Suppers were silent but not without sound. Sterrett chewed his meat open-mouthed and swallowed loudly. The boy ground his teeth, scraped his spoon across the tin plate, and sucked his food from cheek to mouth and back again, making pulp from solid. I made my mouth work as hushed as I could. I was a deer, safe among the wolves. We ate meat every night, and my belly slowly pouched. Bread, cabbage, and on Sundays, pudding. Neighbor women brought the dish as payment for his presence. My first taste of raisins. They drank a cider that was sweeter than my father’s whiskey, and if we were well fuzzled, Sterrett would play his fiddle in the dusk and the boy and I would wrestle or sleep. There was nothing wrong, or lacking. Nothing that hurt. But I was cold every night, on the floor, under wool, in the summer dark.

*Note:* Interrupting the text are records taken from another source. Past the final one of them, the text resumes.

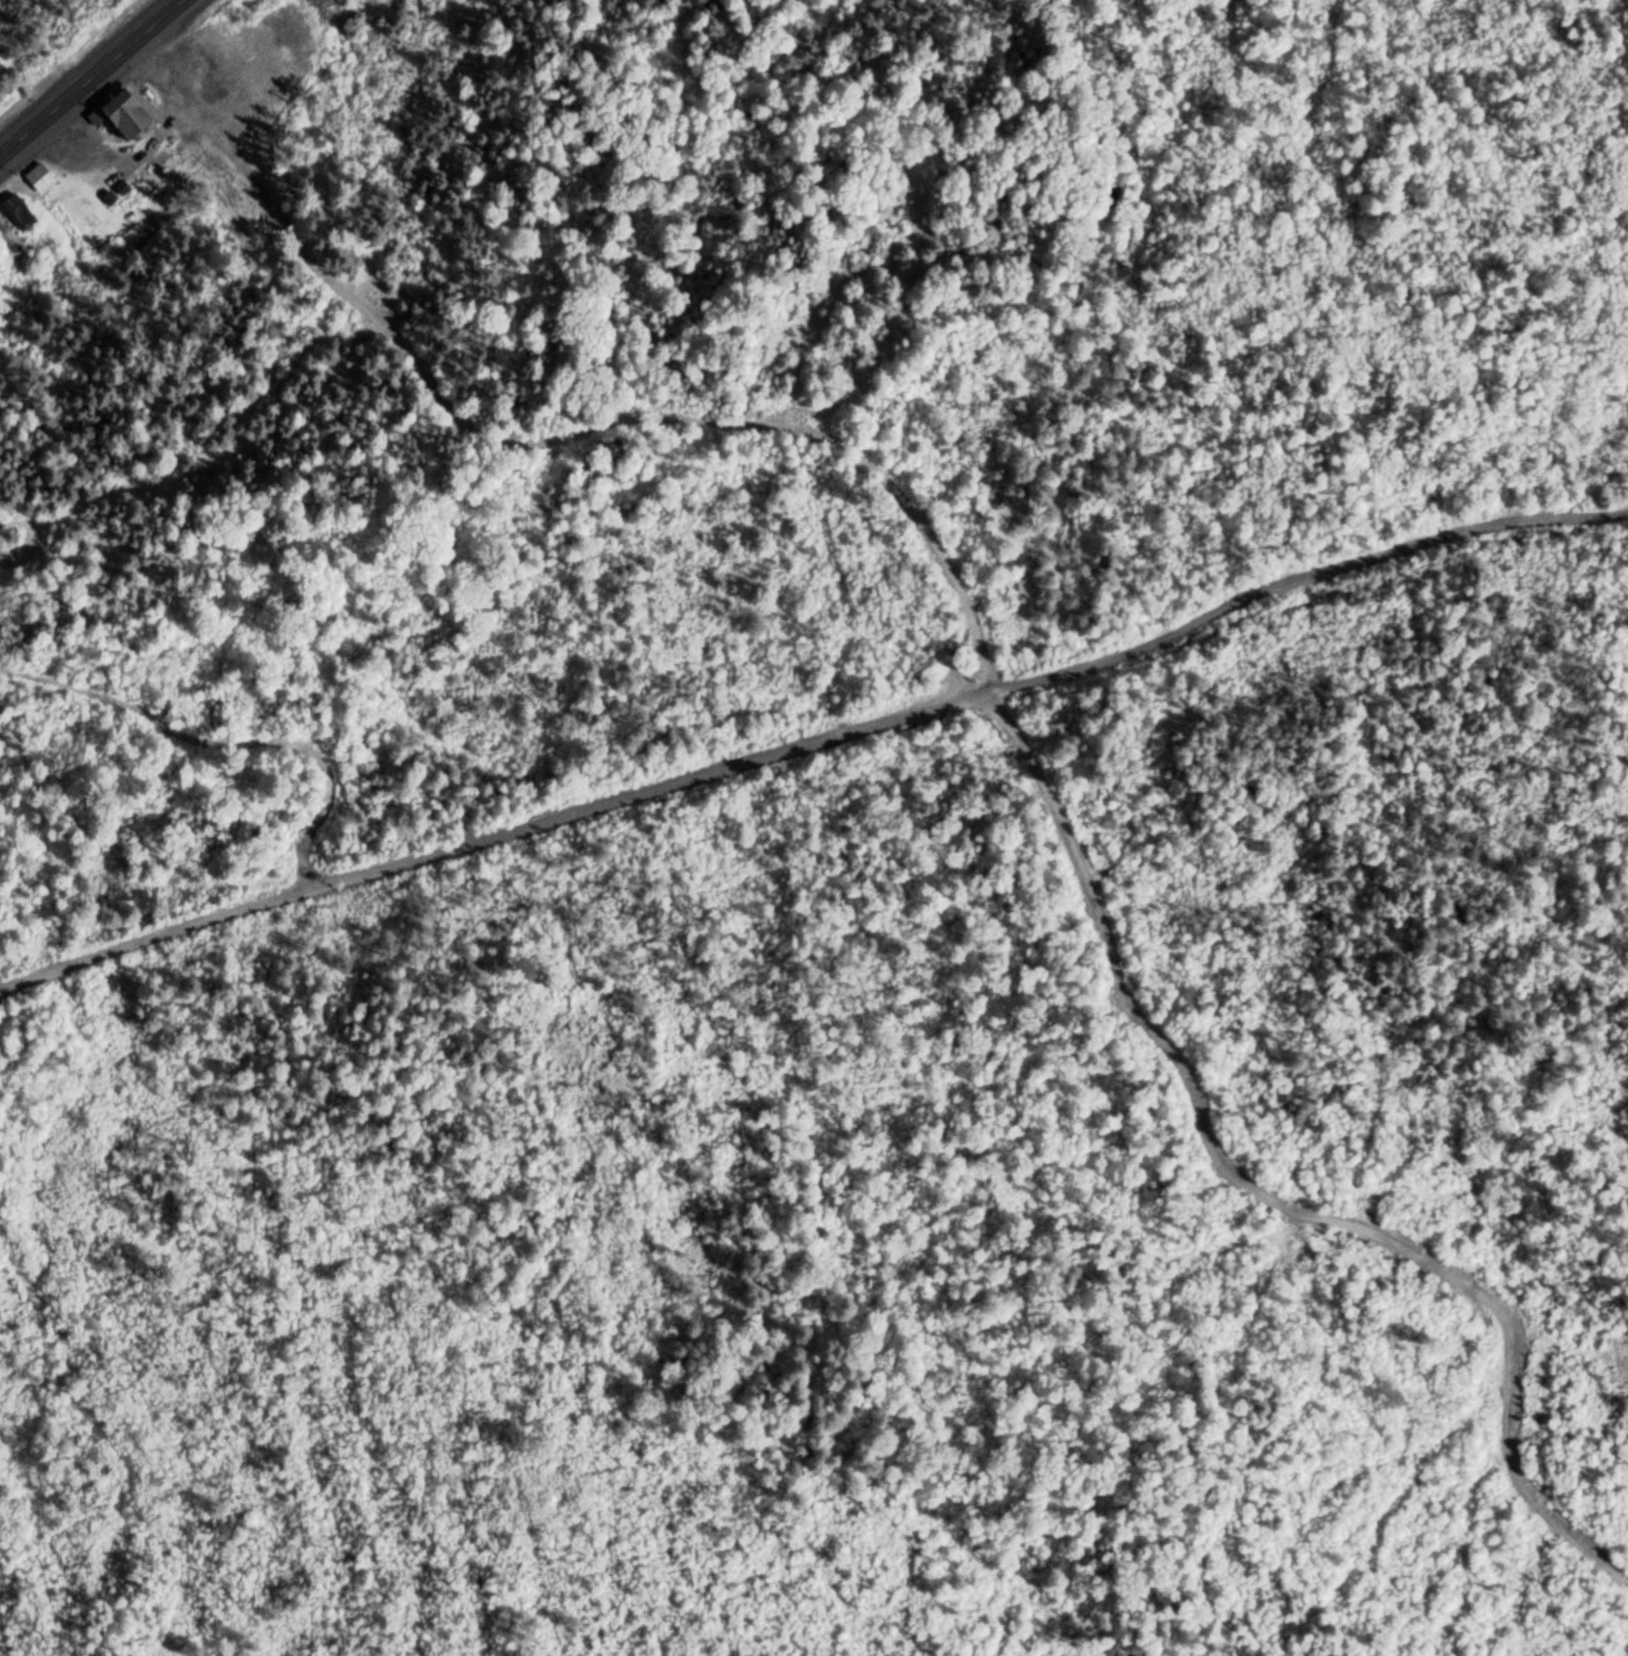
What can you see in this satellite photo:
road: (90, 77)
building: (119, 110)
building: (40, 179)
building: (18, 214)
road: (807, 727)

WHEN THE HOUSE was empty, the father lying half drunk beneath a tree, as fathers do, the son would walk me to the shore and show me bones. Was this the first time I had seen the ocean? I wouldn’t know it, for how familiar it was. Like my home creek running clear through the still, like the rotten backwater marshes by the lake where I dipped to hide, like rain coming down, except wide, wide, wide. The boy thought me a fool, but I knew what to do. I ran in up to my knees, then dove. What boys do with water. I remembered every cut I didn’t know I had. I couldn’t see below, not with my eyes open, so I let him show me. He made the dead horseshoe crabs dance, the empty mussels play. If I laughed, he’d kick me in the calves. If I spoke, he’d run into the sea until his head was under. Some things are so thick with marvel, one person is not enough to see them. I wanted to show someone the ocean. There was no one near. I pointed to the waves, still coming, never not coming, but the boy didn’t follow my hand.